New prescriptions for painkillers including Pfizer’s Celebrex and Bayer’s Aleve have fallen precipitously over the past week, according to Verispan data first reported in the Wall Street Journal.
Verispan found that new prescriptions for Cox-2 inhibitor Celebrex (celecoxib) fell 56 percent last week, following the company’s Dec. 17 announcement that a clinical trial had been suspended due to increased incidence of heart attacks and strokes among patients taking the drug for the study. Pfizer has since pulled all advertising for Celebrex, at the behest of the Food and Drug Administration, and the drug’s share of the market for all arthritis drugs stood at 7.9 percent at the end of last week, down from 14.9 percent the previous week. 

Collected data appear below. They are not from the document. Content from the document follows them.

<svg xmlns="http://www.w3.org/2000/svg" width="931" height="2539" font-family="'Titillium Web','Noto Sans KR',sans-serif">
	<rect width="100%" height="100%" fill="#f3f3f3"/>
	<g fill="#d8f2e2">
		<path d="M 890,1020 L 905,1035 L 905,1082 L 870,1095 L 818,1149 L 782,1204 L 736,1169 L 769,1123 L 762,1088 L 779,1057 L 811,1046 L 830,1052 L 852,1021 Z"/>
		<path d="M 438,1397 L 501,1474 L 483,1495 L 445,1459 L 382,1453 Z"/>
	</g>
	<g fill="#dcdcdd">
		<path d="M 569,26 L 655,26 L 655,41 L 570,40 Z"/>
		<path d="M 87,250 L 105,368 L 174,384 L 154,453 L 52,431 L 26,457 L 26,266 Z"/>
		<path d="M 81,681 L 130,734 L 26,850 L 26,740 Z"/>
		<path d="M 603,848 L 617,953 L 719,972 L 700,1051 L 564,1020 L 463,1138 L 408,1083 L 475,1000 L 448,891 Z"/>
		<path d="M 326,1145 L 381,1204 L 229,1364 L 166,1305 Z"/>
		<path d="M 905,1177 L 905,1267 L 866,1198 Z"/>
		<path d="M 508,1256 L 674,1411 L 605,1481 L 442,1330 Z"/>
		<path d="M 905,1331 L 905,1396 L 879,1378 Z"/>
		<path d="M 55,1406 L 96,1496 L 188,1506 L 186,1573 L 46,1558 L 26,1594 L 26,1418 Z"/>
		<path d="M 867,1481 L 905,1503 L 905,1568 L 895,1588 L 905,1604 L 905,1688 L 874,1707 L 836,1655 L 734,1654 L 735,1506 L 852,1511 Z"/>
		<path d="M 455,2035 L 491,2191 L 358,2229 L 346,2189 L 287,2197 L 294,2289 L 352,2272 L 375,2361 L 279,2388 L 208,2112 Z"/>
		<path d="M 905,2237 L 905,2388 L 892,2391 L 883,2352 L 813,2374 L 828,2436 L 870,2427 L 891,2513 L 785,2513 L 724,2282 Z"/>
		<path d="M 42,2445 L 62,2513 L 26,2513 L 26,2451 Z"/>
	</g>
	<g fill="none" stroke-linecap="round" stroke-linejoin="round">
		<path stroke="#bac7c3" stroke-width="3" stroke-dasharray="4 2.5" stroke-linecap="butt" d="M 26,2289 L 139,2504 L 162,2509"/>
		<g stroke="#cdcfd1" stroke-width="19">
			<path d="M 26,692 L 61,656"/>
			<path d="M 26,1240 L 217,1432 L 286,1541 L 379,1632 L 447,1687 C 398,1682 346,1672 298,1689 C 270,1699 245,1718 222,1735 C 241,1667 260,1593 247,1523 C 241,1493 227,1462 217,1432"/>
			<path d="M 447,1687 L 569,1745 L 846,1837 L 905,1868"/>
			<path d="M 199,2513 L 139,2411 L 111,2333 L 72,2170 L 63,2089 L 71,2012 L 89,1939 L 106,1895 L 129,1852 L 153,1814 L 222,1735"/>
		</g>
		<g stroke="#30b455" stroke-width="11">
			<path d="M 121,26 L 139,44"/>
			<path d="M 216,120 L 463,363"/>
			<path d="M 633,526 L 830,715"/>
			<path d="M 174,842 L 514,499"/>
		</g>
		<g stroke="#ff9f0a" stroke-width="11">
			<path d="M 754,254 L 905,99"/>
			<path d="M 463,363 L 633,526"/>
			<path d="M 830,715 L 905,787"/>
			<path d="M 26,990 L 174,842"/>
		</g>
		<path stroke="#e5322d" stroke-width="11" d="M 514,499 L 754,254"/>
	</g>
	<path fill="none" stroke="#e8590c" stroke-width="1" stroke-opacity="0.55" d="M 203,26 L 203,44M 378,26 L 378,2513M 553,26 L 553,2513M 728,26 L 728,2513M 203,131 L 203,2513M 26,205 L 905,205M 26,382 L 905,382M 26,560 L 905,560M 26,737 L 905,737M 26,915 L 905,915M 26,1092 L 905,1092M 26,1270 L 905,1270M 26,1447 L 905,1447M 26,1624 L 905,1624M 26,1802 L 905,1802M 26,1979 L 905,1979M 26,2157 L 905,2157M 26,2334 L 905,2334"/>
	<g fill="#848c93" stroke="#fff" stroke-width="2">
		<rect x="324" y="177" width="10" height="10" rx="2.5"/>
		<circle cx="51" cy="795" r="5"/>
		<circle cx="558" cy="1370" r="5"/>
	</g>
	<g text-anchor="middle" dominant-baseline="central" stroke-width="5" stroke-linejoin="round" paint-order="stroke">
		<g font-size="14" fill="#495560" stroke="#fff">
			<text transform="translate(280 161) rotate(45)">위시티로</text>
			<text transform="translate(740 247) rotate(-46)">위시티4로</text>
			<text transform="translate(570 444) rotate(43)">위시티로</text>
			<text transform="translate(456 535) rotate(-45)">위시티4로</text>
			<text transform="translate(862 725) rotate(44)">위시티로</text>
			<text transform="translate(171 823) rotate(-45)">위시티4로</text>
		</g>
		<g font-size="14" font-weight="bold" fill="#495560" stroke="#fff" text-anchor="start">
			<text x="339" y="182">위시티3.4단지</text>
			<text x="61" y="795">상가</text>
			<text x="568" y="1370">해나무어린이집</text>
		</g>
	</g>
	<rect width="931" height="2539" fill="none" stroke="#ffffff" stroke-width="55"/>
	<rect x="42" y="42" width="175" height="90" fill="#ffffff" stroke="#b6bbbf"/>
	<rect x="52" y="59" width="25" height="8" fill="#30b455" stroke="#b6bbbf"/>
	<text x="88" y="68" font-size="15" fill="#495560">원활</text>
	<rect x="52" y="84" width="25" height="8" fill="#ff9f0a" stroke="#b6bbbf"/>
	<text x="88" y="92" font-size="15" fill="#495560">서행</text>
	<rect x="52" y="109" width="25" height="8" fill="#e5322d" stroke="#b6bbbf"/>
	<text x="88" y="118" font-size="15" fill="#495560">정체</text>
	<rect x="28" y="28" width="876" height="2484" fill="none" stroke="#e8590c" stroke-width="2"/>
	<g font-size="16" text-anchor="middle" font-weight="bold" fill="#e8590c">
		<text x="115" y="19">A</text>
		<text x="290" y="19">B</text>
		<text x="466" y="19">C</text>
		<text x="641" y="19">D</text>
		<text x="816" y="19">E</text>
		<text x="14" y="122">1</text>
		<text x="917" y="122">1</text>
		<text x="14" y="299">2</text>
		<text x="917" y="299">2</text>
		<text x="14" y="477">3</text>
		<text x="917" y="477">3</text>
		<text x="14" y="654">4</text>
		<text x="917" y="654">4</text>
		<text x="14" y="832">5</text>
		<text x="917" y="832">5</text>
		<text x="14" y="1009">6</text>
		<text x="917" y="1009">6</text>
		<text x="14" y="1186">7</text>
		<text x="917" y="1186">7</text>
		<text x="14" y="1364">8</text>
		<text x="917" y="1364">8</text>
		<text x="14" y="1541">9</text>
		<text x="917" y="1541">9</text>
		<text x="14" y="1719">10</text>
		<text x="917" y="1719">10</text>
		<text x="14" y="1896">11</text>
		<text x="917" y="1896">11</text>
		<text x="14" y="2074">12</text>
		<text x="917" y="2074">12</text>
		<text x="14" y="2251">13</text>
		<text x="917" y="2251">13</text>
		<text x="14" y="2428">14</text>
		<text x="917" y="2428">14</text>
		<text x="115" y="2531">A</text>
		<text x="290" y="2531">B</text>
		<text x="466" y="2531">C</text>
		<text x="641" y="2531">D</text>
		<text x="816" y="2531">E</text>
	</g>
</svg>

Similarly, new prescriptions for naproxen, including Bayer’s Aleve, fell 33 percent following the suspension of a National Institutes of Health study in which patients taking the drug appeared to suffer increased risk of heart attack and stroke.
Mobic (meloxicam), which is co-marketed by Boehringer Ingelheim and Abbott Laboratories, appeared to be winning the most switches from Celebrex. The drug saw a net gain of 24,088 U.S. patients, including 13,591 who had been taking Celebrex, while generic NSAIDs also saw gains.